The most telling aspect of the paper is this part that she uses to describe Zionist Jews, but that applies to her and her Palestinian heroes far more:

The Temple Movement’s use of human rights discourse can be situated within a larger phenomenon exhibited by right wing pro-settlement organizations in Israel, who have learned how to mobilize human rights discourses to their advantage in recent years.58 Similar to the way humanitarian discourses were used by the United States to justify intervention in Afghanistan, human rights discourses, mobilized across the political spectrum in Israel, have become resources to legitimize violence and provide the moral justification for forms of settler colonialism.59 Human rights discourses are powerful tools in political projects of domination precisely because human rights appear as neutral, transcendent, and apolitical values.60 Yet, their mobilization at the local level is always political because human rights effectively ‘demarcate the borders of human’, establishing a hierarchy of civilians who fall under their purview.61

Wow. When Jews talk about their human rights, it is political and cynical. But, the implication is, when people talk about human rights of Palestinians, it is “neutral, transcendent, and apolitical.”
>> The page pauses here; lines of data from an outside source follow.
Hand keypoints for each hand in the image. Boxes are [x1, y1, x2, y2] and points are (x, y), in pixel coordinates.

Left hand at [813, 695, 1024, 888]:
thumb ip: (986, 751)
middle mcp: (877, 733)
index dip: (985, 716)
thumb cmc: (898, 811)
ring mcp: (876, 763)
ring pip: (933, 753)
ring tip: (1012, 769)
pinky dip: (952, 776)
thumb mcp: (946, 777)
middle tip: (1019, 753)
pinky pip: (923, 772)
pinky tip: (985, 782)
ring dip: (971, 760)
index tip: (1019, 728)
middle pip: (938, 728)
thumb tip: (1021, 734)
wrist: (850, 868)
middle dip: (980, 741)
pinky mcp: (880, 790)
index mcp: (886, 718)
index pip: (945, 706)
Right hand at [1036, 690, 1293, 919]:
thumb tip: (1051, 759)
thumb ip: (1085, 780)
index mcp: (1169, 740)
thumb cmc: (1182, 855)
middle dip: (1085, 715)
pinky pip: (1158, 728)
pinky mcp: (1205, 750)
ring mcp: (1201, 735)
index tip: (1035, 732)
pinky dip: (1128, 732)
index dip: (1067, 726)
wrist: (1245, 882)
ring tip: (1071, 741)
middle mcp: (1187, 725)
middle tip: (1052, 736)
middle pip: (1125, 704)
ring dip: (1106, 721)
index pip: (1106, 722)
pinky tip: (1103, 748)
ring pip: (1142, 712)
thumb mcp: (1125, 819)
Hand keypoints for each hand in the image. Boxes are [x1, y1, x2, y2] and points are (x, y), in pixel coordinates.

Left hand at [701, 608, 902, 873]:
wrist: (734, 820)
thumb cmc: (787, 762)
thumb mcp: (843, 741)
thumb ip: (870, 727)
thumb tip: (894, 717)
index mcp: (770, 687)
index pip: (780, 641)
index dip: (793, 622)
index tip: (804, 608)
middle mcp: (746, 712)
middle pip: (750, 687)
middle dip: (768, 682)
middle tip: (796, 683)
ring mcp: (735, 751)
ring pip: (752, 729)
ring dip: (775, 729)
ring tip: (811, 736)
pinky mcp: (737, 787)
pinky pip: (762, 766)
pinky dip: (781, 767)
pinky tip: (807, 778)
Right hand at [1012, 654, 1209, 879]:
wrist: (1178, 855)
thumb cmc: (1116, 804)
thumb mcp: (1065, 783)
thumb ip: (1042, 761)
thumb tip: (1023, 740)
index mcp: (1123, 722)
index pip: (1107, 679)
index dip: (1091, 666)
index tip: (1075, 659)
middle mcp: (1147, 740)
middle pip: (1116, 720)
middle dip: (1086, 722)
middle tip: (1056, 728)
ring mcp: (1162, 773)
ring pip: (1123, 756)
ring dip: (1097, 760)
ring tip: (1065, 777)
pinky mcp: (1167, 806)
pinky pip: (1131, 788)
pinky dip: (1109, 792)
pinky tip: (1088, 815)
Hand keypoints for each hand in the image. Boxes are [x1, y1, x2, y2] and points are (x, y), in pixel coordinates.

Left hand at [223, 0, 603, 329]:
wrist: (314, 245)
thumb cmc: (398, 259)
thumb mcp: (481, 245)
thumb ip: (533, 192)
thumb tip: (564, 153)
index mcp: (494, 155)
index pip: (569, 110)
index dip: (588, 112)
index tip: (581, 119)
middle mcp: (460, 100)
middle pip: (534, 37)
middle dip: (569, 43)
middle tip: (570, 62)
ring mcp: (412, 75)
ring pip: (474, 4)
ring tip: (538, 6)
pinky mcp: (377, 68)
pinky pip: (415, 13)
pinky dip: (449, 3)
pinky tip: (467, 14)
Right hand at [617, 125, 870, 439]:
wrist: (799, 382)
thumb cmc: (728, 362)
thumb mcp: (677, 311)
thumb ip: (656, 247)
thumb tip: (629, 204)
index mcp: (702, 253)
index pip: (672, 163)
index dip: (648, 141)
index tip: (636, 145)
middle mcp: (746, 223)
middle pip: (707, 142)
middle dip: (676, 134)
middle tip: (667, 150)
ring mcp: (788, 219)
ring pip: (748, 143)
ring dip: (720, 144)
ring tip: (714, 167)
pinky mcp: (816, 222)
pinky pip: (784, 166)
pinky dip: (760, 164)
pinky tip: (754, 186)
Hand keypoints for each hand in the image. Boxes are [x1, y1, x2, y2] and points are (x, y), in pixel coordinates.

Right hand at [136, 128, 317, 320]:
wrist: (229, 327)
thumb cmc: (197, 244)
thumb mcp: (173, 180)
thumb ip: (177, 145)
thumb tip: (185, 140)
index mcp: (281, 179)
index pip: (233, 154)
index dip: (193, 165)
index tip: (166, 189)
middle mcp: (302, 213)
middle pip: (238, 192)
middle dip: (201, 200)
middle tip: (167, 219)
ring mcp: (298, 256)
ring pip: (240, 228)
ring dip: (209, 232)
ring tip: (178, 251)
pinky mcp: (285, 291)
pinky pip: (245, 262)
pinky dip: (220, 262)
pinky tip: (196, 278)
Yet this entire paper trashes the human rights of Israeli Jews who want to worship on their holiest place, a right that is indeed enshrined in human rights laws.

Feldman’s paper assumes that everything the Zionists do is oppressive, without describing why. That, my friends, is political.

(By the way every footnote in that paragraph refers to the same article. Which should be sort of embarrassing.)

It is more than disappointing to see a religious Jewish woman willing to throw her coreligionists under the bus, with a paper that has built-in biases that are obvious to anyone who is not already infected by the sickness that permeates these sorts of pseudo-scholarship. But perhaps more grating is that she uses interviews of Jews who would no doubt have trusted her not to use them as ammunition against their own human rights.

Finally, this is perhaps the most disturbing part of the paper:

This research was supported by a National Science Foundation Graduate Research Fellowship (2014–2017).

The National Science Foundation funded a woman to fly to Israel to trash her own people in a paper that has nothing at all to do with the objectivity one expects from science or academia.